The entries below should be transcribed in their entirety, exactly as written.

·····

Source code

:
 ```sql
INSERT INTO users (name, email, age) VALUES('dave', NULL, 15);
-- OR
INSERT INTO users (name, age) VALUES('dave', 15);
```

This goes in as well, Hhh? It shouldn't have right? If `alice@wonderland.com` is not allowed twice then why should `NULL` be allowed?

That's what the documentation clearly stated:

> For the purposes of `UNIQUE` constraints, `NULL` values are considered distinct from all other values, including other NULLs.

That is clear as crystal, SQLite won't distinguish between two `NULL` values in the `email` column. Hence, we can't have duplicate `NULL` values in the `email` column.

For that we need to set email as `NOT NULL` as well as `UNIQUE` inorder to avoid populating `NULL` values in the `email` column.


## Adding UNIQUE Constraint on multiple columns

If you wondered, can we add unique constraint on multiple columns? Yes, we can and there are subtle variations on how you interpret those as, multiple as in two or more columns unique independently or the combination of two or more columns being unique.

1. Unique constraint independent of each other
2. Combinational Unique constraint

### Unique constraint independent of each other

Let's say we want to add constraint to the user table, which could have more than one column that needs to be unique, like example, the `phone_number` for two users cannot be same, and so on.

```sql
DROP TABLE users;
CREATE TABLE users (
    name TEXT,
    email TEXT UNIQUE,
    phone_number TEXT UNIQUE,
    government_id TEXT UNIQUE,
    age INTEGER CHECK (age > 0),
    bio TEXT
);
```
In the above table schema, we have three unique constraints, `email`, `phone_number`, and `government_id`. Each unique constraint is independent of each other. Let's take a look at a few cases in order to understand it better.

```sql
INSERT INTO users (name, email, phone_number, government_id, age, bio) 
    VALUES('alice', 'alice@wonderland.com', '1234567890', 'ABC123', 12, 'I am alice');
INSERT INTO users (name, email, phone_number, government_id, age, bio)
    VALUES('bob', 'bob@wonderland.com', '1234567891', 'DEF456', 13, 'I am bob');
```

·····

_Written answer_
Source code

:
 ```sql
INSERT INTO users (name, email, age) VALUES('dave', NULL, 15);
-- OR
INSERT INTO users (name, age) VALUES('dave', 15);
```

This goes in as well, Hhh? It shouldn't have right? If `alice@wonderland.com` is not allowed twice then why should `NULL` be allowed?

That's what the documentation clearly stated:

> For the purposes of `UNIQUE` constraints, `NULL` values are considered distinct from all other values, including other NULLs.

That is clear as crystal, SQLite won't distinguish between two `NULL` values in the `email` column. Hence, we can't have duplicate `NULL` values in the `email` column.

For that we need to set email as `NOT NULL` as well as `UNIQUE` inorder to avoid populating `NULL` values in the `email` column.


## Adding UNIQUE Constraint on multiple columns

If you wondered, can we add unique constraint on multiple columns? Yes, we can and there are subtle variations on how you interpret those as, multiple as in two or more columns unique independently or the combination of two or more columns being unique.

1. Unique constraint independent of each other
2. Combinational Unique constraint

### Unique constraint independent of each other

Let's say we want to add constraint to the user table, which could have more than one column that needs to be unique, like example, the `phone_number` for two users cannot be same, and so on.

```sql
DROP TABLE users;
CREATE TABLE users (
    name TEXT,
    email TEXT UNIQUE,
    phone_number TEXT UNIQUE,
    government_id TEXT UNIQUE,
    age INTEGER CHECK (age > 0),
    bio TEXT
);
```
In the above table schema, we have three unique constraints, `email`, `phone_number`, and `government_id`. Each unique constraint is independent of each other. Let's take a look at a few cases in order to understand it better.

```sql
INSERT INTO users (name, email, phone_number, government_id, age, bio) 
    VALUES('alice', 'alice@wonderland.com', '1234567890', 'ABC123', 12, 'I am alice');
INSERT INTO users (name, email, phone_number, government_id, age, bio)
    VALUES('bob', 'bob@wonderland.com', '1234567891', 'DEF456', 13, 'I am bob');
```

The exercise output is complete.